天邪鬼だから、流行りのものをいつも、流行りが終わった後に手にとって、「うん、いいなあ」となっている気がする。
天邪鬼というか、変なところで「秩序」を守りたがる性格のせいかもしれない。
ものの優先順位を吟味して、それよりも高いものがあれば手を出さない。
流行っているただなかでも、その前から読みたいと思っていたものがずっと心の中に溜まっていて、そちらを消化するまでは新しい興味に飛びつけない。
面倒である。そのときに「やりたい」と感じていること、タイムリーに「これだ!」というものに飛びついたらいいのに。
どうしてもそれができないのである。

 そんなこんなでやっとのこと読むことができた、そろそろ優先順位が回ってきたこの本。
素敵な文章が綴られていて、心にしみていった。おいしくて優しい、誰かが私を想って作ってくれた料理みたいに。

 私は食にこだわりがない。
美味しいものは好きだし、これが食べたい!という事もあるにはあるけれど、いつも自分が何を食べたいのかすらわからないし、お腹はすくのに何も食べたいものがない。
食にこだわりのある人には、理解できないという顔をよくされる。

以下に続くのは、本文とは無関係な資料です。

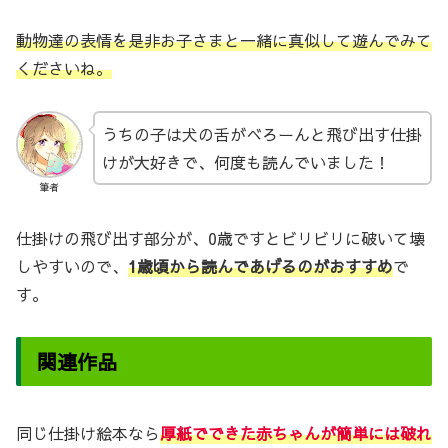
動物達の表情を是非お子さまと一緒に真似して遊んでみて
くださいね。
うちの子は犬の舌がべろーんと飛び出す仕掛
けが大好きで、何度も読んでいました！
筆者
仕掛けの飛び出す部分が、0歳ですとビリビリに破いて壊
しやすいので、
1歳頃から読んであげるのがおすすめ
で
す。
関連作品
同じ仕掛け絵本なら
厚紙でできた赤ちゃんが簡単には破れ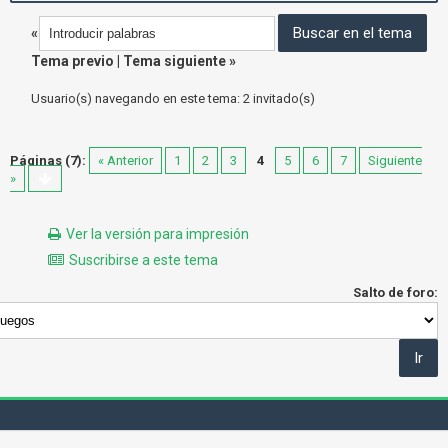
«
Tema previo
|
Tema siguiente
»
Usuario(s) navegando en este tema: 2 invitado(s)
Páginas (7):
« Anterior
1
2
3
4
5
6
7
Siguiente
»
Ver la versión para impresión
Suscribirse a este tema
Salto de foro: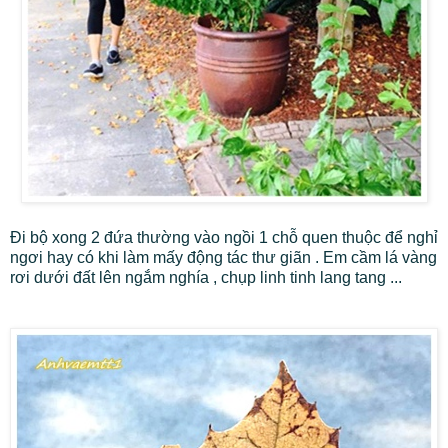
Đi bộ xong 2 đứa thường vào ngồi 1 chỗ quen thuộc để nghỉ
ngơi hay có khi làm mấy động tác thư giãn . Em cầm lá vàng
rơi dưới đất lên ngắm nghía , chụp linh tinh lang tang ...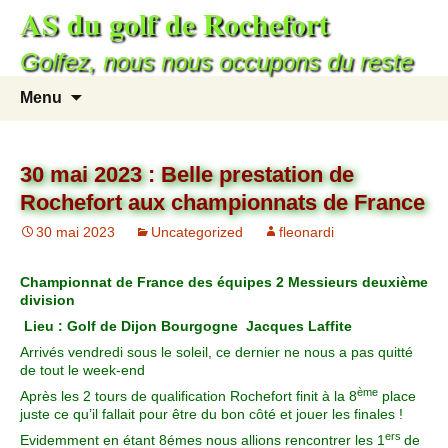
AS du golf de Rochefort
Golfez, nous nous occupons du reste
Menu
30 mai 2023 : Belle prestation de
Rochefort aux championnats de France
30 mai 2023
Uncategorized
fleonardi
Championnat de France des équipes 2 Messieurs deuxième
division
Lieu : Golf de Dijon Bourgogne Jacques Laffite
Arrivés vendredi sous le soleil, ce dernier ne nous a pas quitté
de tout le week-end
ème
Après les 2 tours de qualification Rochefort finit à la 8
place
juste ce qu’il fallait pour être du bon côté et jouer les finales !
ers
Evidemment en étant 8émes nous allions rencontrer les 1
de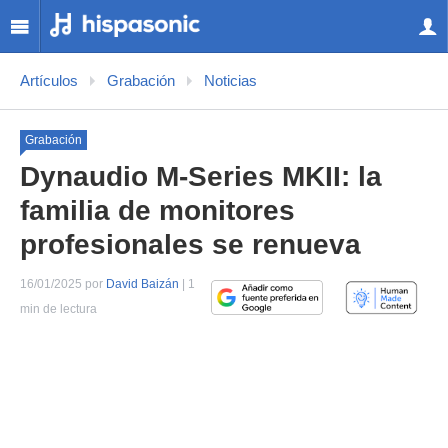
Artículos
Grabación
Noticias
Grabación
Dynaudio M-Series MKII: la
familia de monitores
profesionales se renueva
16/01/2025 por
David Baizán
| 1
min de lectura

食にこだわりがある人は、ぜんぜん無関係のところで知り合った無関係の人でも、私の話を聞くと、そろって「理解不能」の顔をするからちょっと面白い。
よく考えたら食べたいものがわかるよ、と言われたこともあった。なるほどそうかと思って帰りに寄ったスーパーで食べたいものを探して5周しても何も見つからず、もう早く帰って休みたいと思ってしまったから結局ダメだった。いつも、コンビニやスーパーを何周しても、食べたいものがわからないし、同じく自分が何を食べたいのか何もわからなそうな人とうろうろぐるぐるするうちに何度も鉢合わせたりして、なんだか気まずくなってしまう。
全部食べたくない、とかではなく、そういうこともあるにはあるが、大抵は、これのような気もする、けれど、いまいちピンとこない。あれが食べたいような気がしないでもない、でもいざ目の前にするとやっぱり別に食べたくない、みたいな感じになり、最終的にやけくそで、そんなような気がするものを全部放り込んで、買って食べてみるとやっぱりこれじゃなかったなと思う日々です。

 ああ、ひとり暮らしをする前の、おいしい、やさしい、幸せの、母のご飯や父のたまのうどんがこいしい、こいしい。
だから私にはいつも食べたいものがないのだなあと思う。食べ物の種類の話ではないのだ、きっと。